MARKET WATCH Crude futures price hits record high on NYMEX

Sept. 27, 2004
Benchmark US crude hit a new record high closing price Friday on the New York Mercantile Exchange amid continued slow recovery of Gulf of Mexico production and growing concern about armed conflict in Nigeria.

Sam Fletcher
Senior Writer

HOUSTON, Sept. -- Benchmark US crude hit a new record high closing price Friday on the New York Mercantile Exchange amid continued slow recovery of Gulf of Mexico production and growing concern about armed conflict in Nigeria.

The Royal Dutch-Shell Group said Friday it was evacuating nonessential staff from two facilities in the oil-producing area of Port Harcourt, Nigeria, because of escalating combat between the Nigerian army and rebel militia in the last 2 weeks (OGJ Online, Sept. 24, 2004).

Ivan's impact lingers
When Hurricane Ivan tore through the Gulf of Mexico earlier this month, it "not only led to a sharper-than-expected drop in US crude oil inventories but also appears to have caused more damage than initially suspected in the offshore and Gulf Coast region," said Robert S. Morris, Banc of America Securities LLC, New York. Damage to offshore pipelines and infrastructure may take several weeks to repair.

As of Friday, the US Minerals Management Service reported gulf production amounting to 2.4 bcfd of natural gas and 500,000 b/d of crude was still shut in as a result of Ivan. It reported a cumulative loss of 43 bcf of gas and 10 million bbl of crude during Sept. 13-24.

"It now appears that the total 'lost' production as a result of Hurricane Ivan could end up being 60-90 bcf with nearly 20% of total offshore Gulf of Mexico natural gas production still shut in. Some operators stated that damage to certain facilities [and] infrastructure could take up to 2 months to repair," Morris said Monday.

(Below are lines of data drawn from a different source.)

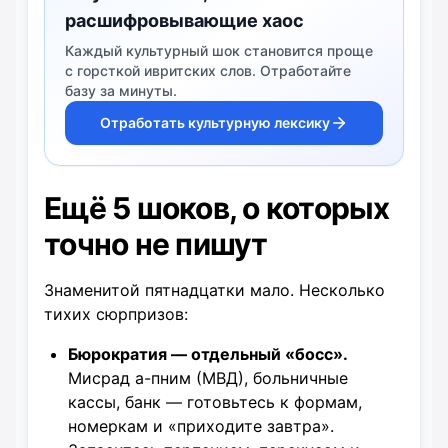
расшифровывающие хаос
Каждый культурный шок становится проще
с горсткой ивритских слов. Отработайте
базу за минуты.
Отработать культурную лексику
Ещё 5 шоков, о которых
точно не пишут
Знаменитой пятнадцатки мало. Несколько
тихих сюрпризов:
Бюрократия — отдельный «босс».
Мисрад а-пним (МВД), больничные
кассы, банк — готовьтесь к формам,
номеркам и «приходите завтра».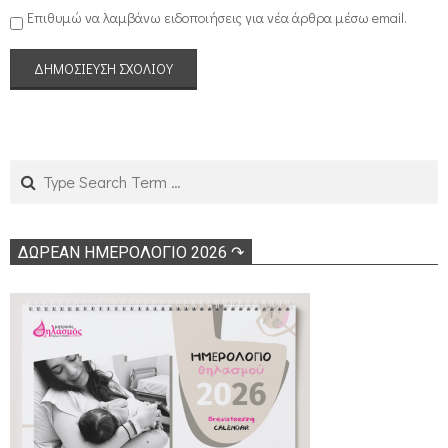
Επιθυμώ να λαμβάνω ειδοποιήσεις για νέα άρθρα μέσω email.
Search
ΔΩΡΕΑΝ ΗΜΕΡΟΛΟΓΙΟ 2026 ↷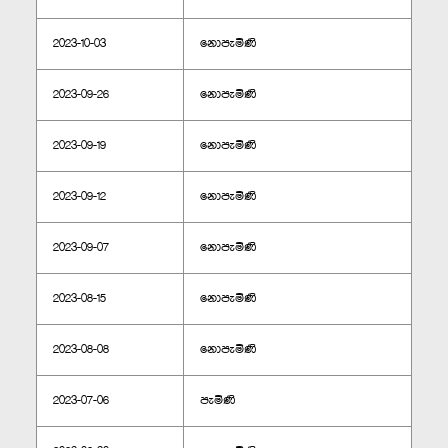
2023-10-03
නොපැමිණි
2023-09-26
නොපැමිණි
2023-09-19
නොපැමිණි
2023-09-12
නොපැමිණි
2023-09-07
නොපැමිණි
2023-08-15
නොපැමිණි
2023-08-08
නොපැමිණි
2023-07-06
පැමිණි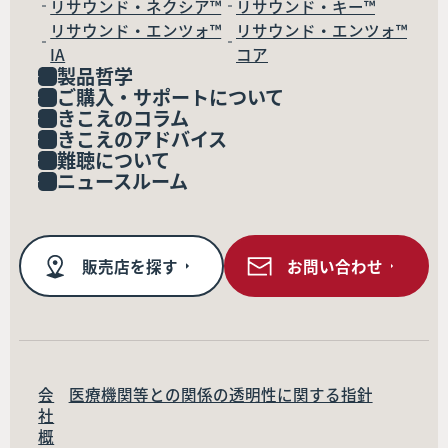
リサウンド・ネクシア™
リサウンド・キー™
リサウンド・エンツォ™
リサウンド・エンツォ™
IA
コア
製品哲学
ご購入・サポートについて
きこえのコラム
きこえのアドバイス
難聴について
ニュースルーム
販売店を探す
お問い合わせ
会
医療機関等との関係の透明性に関する指針
社
概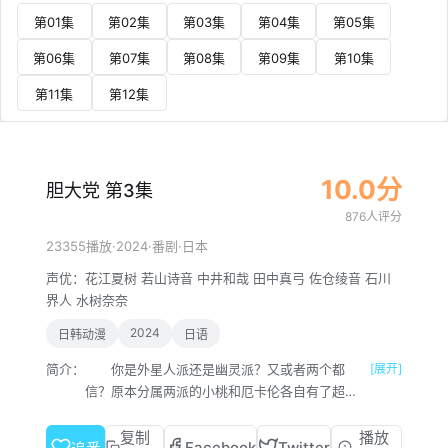
第01集
第02集
第03集
第04集
第05集
第06集
第07集
第08集
第09集
第10集
第11集
第12集
10.0分
胆大党 第3集
876人评分
·
2024
·
·
23355播放
番剧
日本
声优：
花江夏树
若山诗音
中井和哉
田中真弓
佐仓绫音
石川
界人
水树奈奈
2024
日韩动漫
日语
简介：
你是外星人派还是幽灵派？又或者两个都
[展开]
信？原本分属两派的小桃和厄卡伦各自有了超自
然奇遇，不可思议的大冒险就此展开！
复制
播放
Facebook
Twitter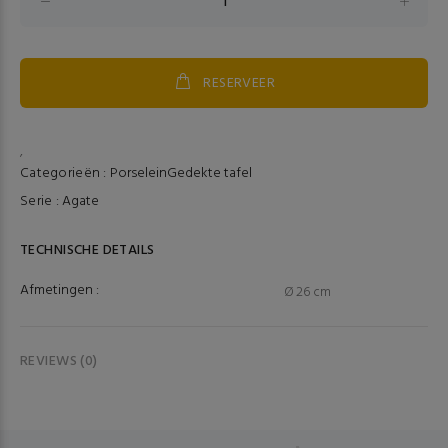
RESERVEER
,
Categorieën :
Porselein
Gedekte tafel
Serie :
Agate
TECHNISCHE DETAILS
Afmetingen :
Ø 26 cm
REVIEWS (0)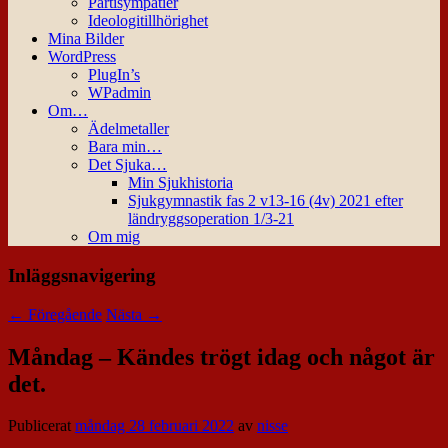
Partisympatier
Ideologitillhörighet
Mina Bilder
WordPress
PlugIn’s
WPadmin
Om…
Ädelmetaller
Bara min…
Det Sjuka…
Min Sjukhistoria
Sjukgymnastik fas 2 v13-16 (4v) 2021 efter
ländryggsoperation 1/3-21
Om mig
Inläggsnavigering
←
Föregående
Nästa
→
Måndag – Kändes trögt idag och något är
det.
Publicerat
måndag 28 februari 2022
av
nisse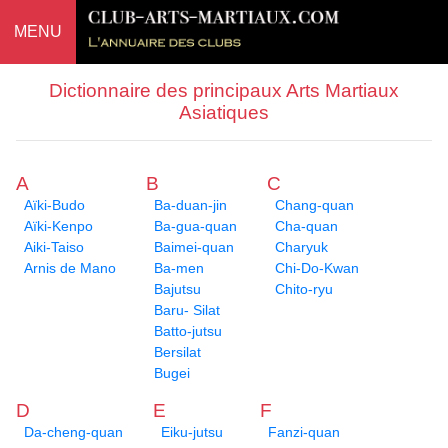
MENU
Dictionnaire des principaux Arts Martiaux
Asiatiques
A
B
C
Aïki-Budo
Ba-duan-jin
Chang-quan
Aïki-Kenpo
Ba-gua-quan
Cha-quan
Aiki-Taiso
Baimei-quan
Charyuk
Arnis de Mano
Ba-men
Chi-Do-Kwan
Bajutsu
Chito-ryu
Baru- Silat
Batto-jutsu
Bersilat
Bugei
D
E
F
Da-cheng-quan
Eiku-jutsu
Fanzi-quan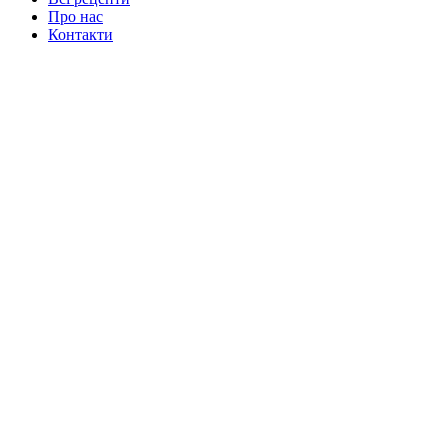
Про нас
Контакти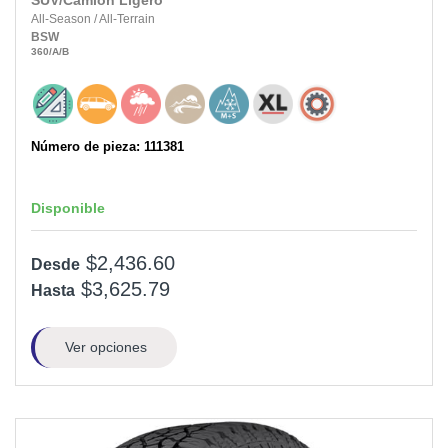
SUV/Camión Ligero
All-Season
/
All-Terrain
BSW
360
/A
/B
Número de pieza: 111381
Disponible
$2,436.60
Desde
$3,625.79
Hasta
Ver opciones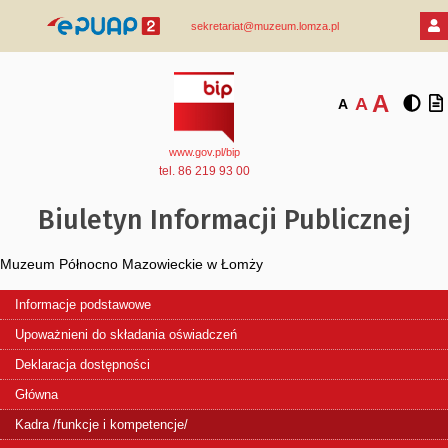
sekretariat@muzeum.lomza.pl
A
A
A
www.gov.pl/bip
tel. 86 219 93 00
Biuletyn Informacji Publicznej
Muzeum Północno Mazowieckie w Łomży
Informacje podstawowe
Upoważnieni do składania oświadczeń
Deklaracja dostępności
Główna
Kadra /funkcje i kompetencje/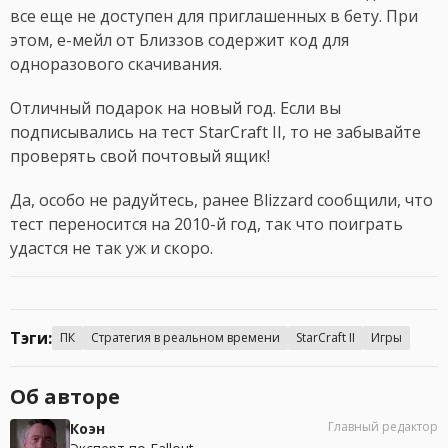
все еще не доступен для приглашенных в бету. При
этом, е-мейл от Близзов содержит код для
одноразового скачивания.
Отличный подарок на новый год. Если вы
подписывались на тест StarCraft II, то не забывайте
проверять свой почтовый ящик!
Да, особо не радуйтесь, ранее Blizzard сообщили, что
тест переносится на 2010-й год, так что поиграть
удастся не так уж и скоро.
Тэги:
ПК
Стратегия в реальном времени
StarCraft II
Игры
Об авторе
Главный редактор
Коэн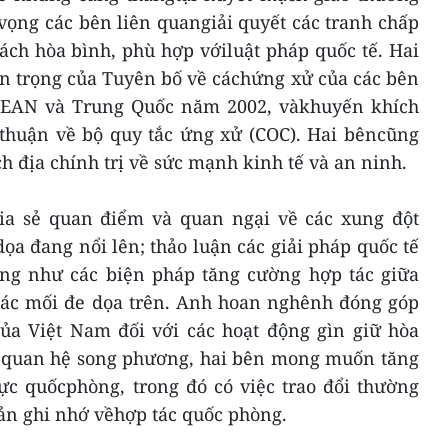
vọng các bên liên quangiải quyết các tranh chấp
ách hòa bình, phù hợp vớiluật pháp quốc tế. Hai
n trọng của Tuyên bố về cáchứng xử của các bên
SEAN và Trung Quốc năm 2002, vàkhuyến khích
 thuận về bộ quy tắc ứng xử (COC). Hai bêncũng
h địa chính trị về sức mạnh kinh tế và an ninh.
ia sẻ quan điểm và quan ngại về các xung đột
ọa đang nổi lên; thảo luận các giải pháp quốc tế
ng như các biện pháp tăng cường hợp tác giữa
ác mối đe dọa trên. Anh hoan nghênh đóng góp
của Việt Nam đối với các hoạt động gìn giữ hòa
ềquan hệ song phương, hai bên mong muốn tăng
ực quốcphòng, trong đó có việc trao đổi thường
ản ghi nhớ vềhợp tác quốc phòng.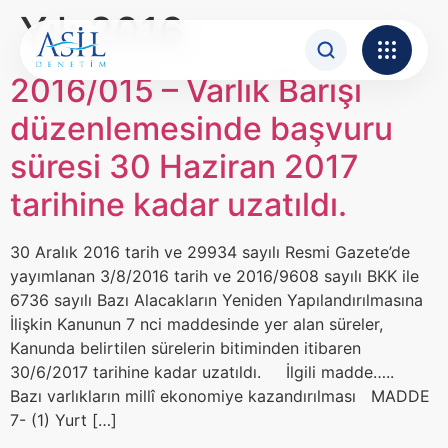
İçeriğe atla
Yıl:
2016
2016/015 – Varlık Barışı
düzenlemesinde başvuru
süresi 30 Haziran 2017
tarihine kadar uzatıldı.
30 Aralık 2016 tarih ve 29934 sayılı Resmi Gazete’de
yayımlanan 3/8/2016 tarih ve 2016/9608 sayılı BKK ile
6736 sayılı Bazı Alacakların Yeniden Yapılandırılmasına
İlişkin Kanunun 7 nci maddesinde yer alan süreler,
Kanunda belirtilen sürelerin bitiminden itibaren
30/6/2017 tarihine kadar uzatıldı. İlgili madde…..
Bazı varlıkların millî ekonomiye kazandırılması MADDE
7- (1) Yurt […]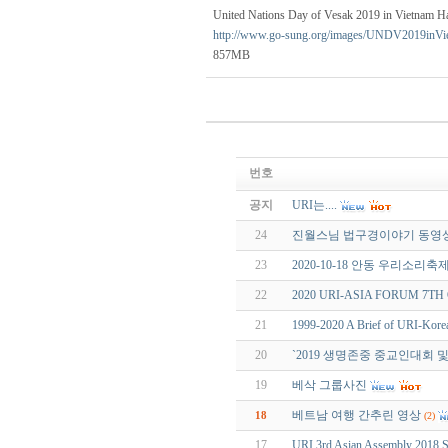
United Nations Day of Vesak 2019 in Vietnam Ha
http://www.go-sung.org/images/UNDV2019inVi
857MB
번호
공지
URI는....
24
진월스님 법구경이야기 동영상
23
2020-10-18 안동 우리소리축
22
2020 URI-ASIA FORUM 7TH O
21
1999-2020 A Brief of URI-Kore
20
`2019 생명존중 중교인대회 및
19
베삭 그룹사진
베트남 여행 간추린 영상
18
(2)
17
URI 3rd Asian Assembly 2018 S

Meanwhile, Department of Energy officials confirmed Friday the approval of loans of 1.4 million bbl of crude to Shell Trading US Co. and of 300,000 bbl to Placid Refining Co., Port Allen, La., because of oil supply disruptions caused by Hurricane Ivan. The oil is to be returned to the SPR with interest once supply conditions return to normal (OGJ Online, Sept. 24, 2004). DOE is considering similar requests by additional refiners.

"One of the underlying concerns is the ability of refiners to rebuild US heating oil inventories, which are now nearly 17% below normal, with just a little over 1 month before winter kicks off," said Morris.

Energy prices
The November contract for benchmark US light, sweet crudes climbed 42¢ to a record high closing of $48.88/bbl Friday, short of the Aug. 20 NYMEX intraday high price of $49.40/bbl. The near-month crude futures price has increased 12% over the last seven sessions. The December contract was up 35¢ to $48.08/bbl. On the US spot market, West Texas Intermediate at Cushing, Okla., gained 44¢ to $48.81/bbl.

Heating oil and gasoline for November delivery gained 0.5¢ each to $1.3579/gal and $1.3482/gal, respectively. The November natural gas contract lost 17.2¢ to $5.39/Mcf Friday on NYMEX. "The [gas futures] market fell for the second session in a row as the rally that pushed prices up more than [$1/Mcf] on the back of production outages from Hurricane Ivan seems to have run its course," said analysts Monday at Enerfax Daily.

In London, the November contract for North Sea Brent crude increased by 20¢ to $45.33/bbl Friday on the International Petroleum Exchange. Gas oil for October delivery dipped by 50¢ to $422.50/tonne. The October natural gas contract fell by 12¢ to the equivalent of $5.24/Mcf on IPE.

The average price for the Organization of Petroleum Exporting Countries' basket of seven benchmark crudes inched up by 4¢ to $42.31/bbl Friday. For last week as a whole, the OPEC basket price averaged $40.97/bbl, up by $1.15 from the previous week. So far this year, the OPEC basket price has averaged $34.53/bbl, up from $24.36/bbl for all of 2003.